SHELTON, CT – August 19, 2013 – TranSwitch Corporation (NASDAQ:  TXCC), a leading provider of semiconductor solutions in the rapidly growing consumer electronics and telecommunications markets, today announced its intention to voluntarily delist its common stock from the NASDAQ Stock Market LLC (“Nasdaq”), in part due to the Company’s non-compliance with the minimum closing bid and stockholders’ equity requirements for continued listing on The NASDAQ Capital Market.

On December 4, 2012, the Company received a letter from Nasdaq notifying it that the closing bid price of its common stock was below the $1.00 minimum bid price requirement for 30 consecutive business days and, as a result, the Company no longer complied with the minimum bid price requirement under Listing Rule 5550(a)(2).  On February 26, 2013, the Company received a letter from Nasdaq notifying it that the Company was no longer in compliance with the minimum stockholders’ equity requirement of at least $2.5 million under Listing Rule 5550(b)(1).  On June 6, 2013, the Company received a letter from the Listing Qualifications Department of Nasdaq advising it that, unless it appealed the determination by June 13, 2013, its securities would be scheduled for delisting and would be suspended at the opening of business on June 17, 2013 for failure to comply with Listing Rules 5550(a)(2) and 5550(b)(1).  The Company appealed the determination to a Hearings Panel (the “Panel”), which automatically stayed the delisting of the Company’s securities pending the issuance of a decision by the Panel.  The Company made a presentation to the Panel on July 11, 2013.

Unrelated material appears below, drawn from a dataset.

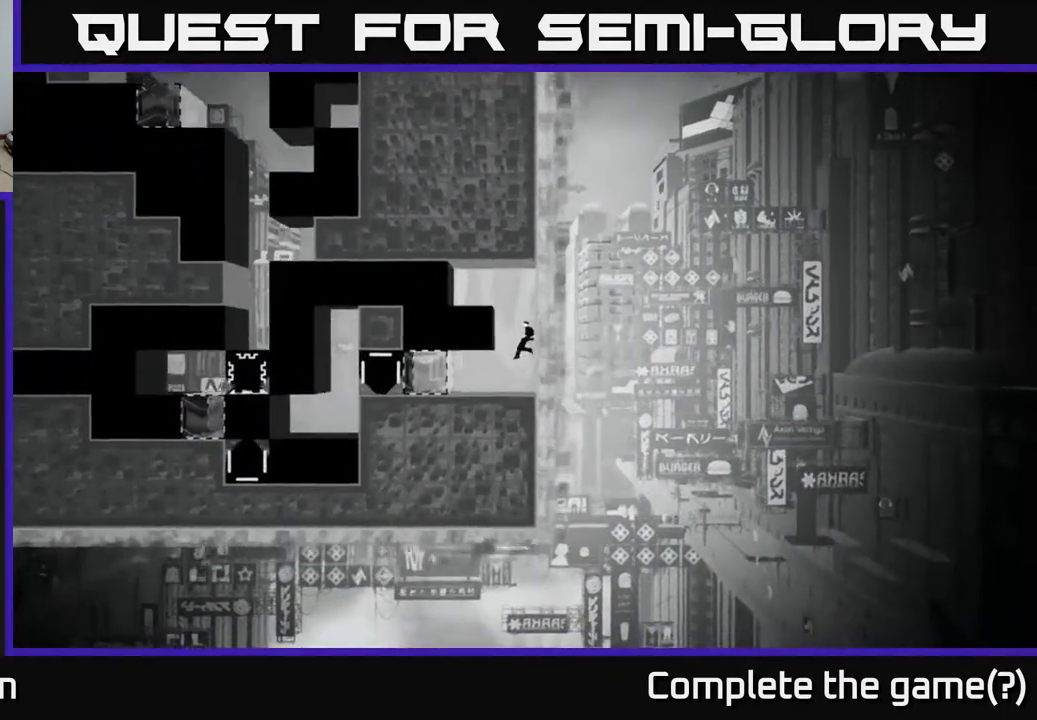
{"buttons": [], "left_stick": "left", "right_stick": "center", "events": []}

The voluntary decision to delist from Nasdaq was taken following the Board of Directors’ detailed review of numerous factors including the aforementioned Nasdaq letters and hearing, the applicable Nasdaq rules and regulations, the benefits generated by the maintenance of the listing, the Company’s current share price and stockholders’ equity, and the feasibility of ongoing compliance with the Nasdaq listing requirements in light of the Company’s pressing cash needs and limited financing opportunities.

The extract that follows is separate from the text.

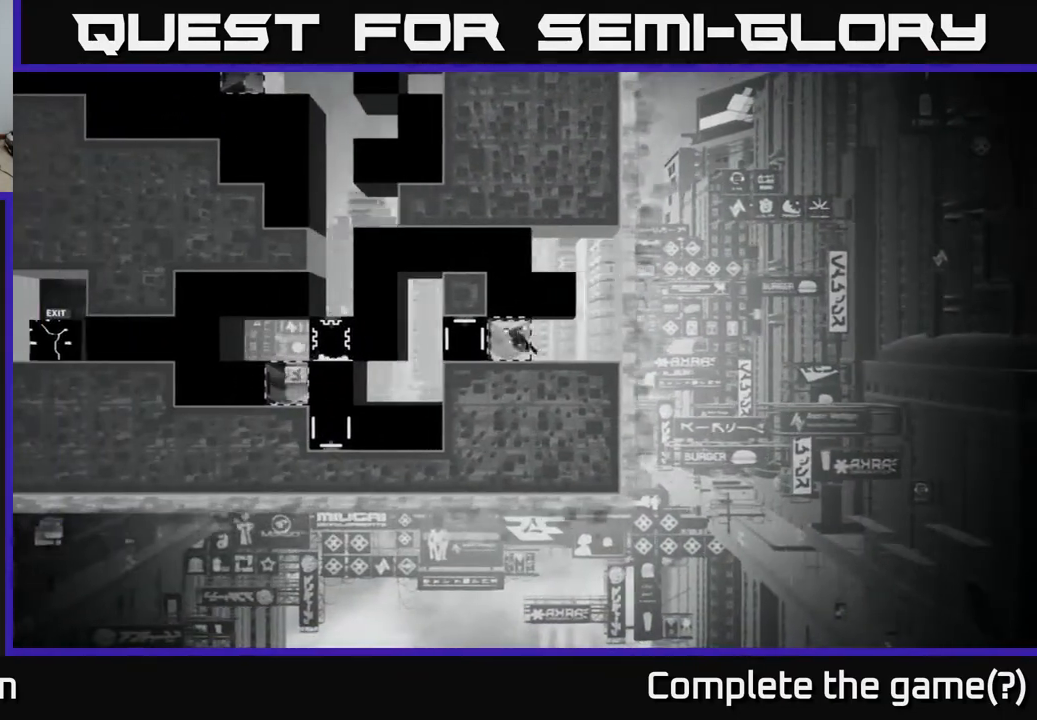
{"buttons": [], "left_stick": "center", "right_stick": "center", "events": [[150, "left_stick", "center"]]}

The Company intends to file a Form 25 with the Securities and Exchange Commission (“SEC”) on or about August 302013 to effect the voluntary delisting of its common stock from Nasdaq.  The official delisting of the Company’s common stock will become effective approximately ten days thereafter.  The Company will continue to file periodic reports with the SEC pursuant to the requirements of Section 12(g) of the Securities Exchange Act of 1934, as amended.

The Company is working with several market makers and anticipates that following its Nasdaq delisting, the Company’s common stock will be quoted on the OTCQB tier of OTC Markets.  The OTCQB is a market tier for OTC-traded companies that are registered and reporting with the Securities and Exchange Commission.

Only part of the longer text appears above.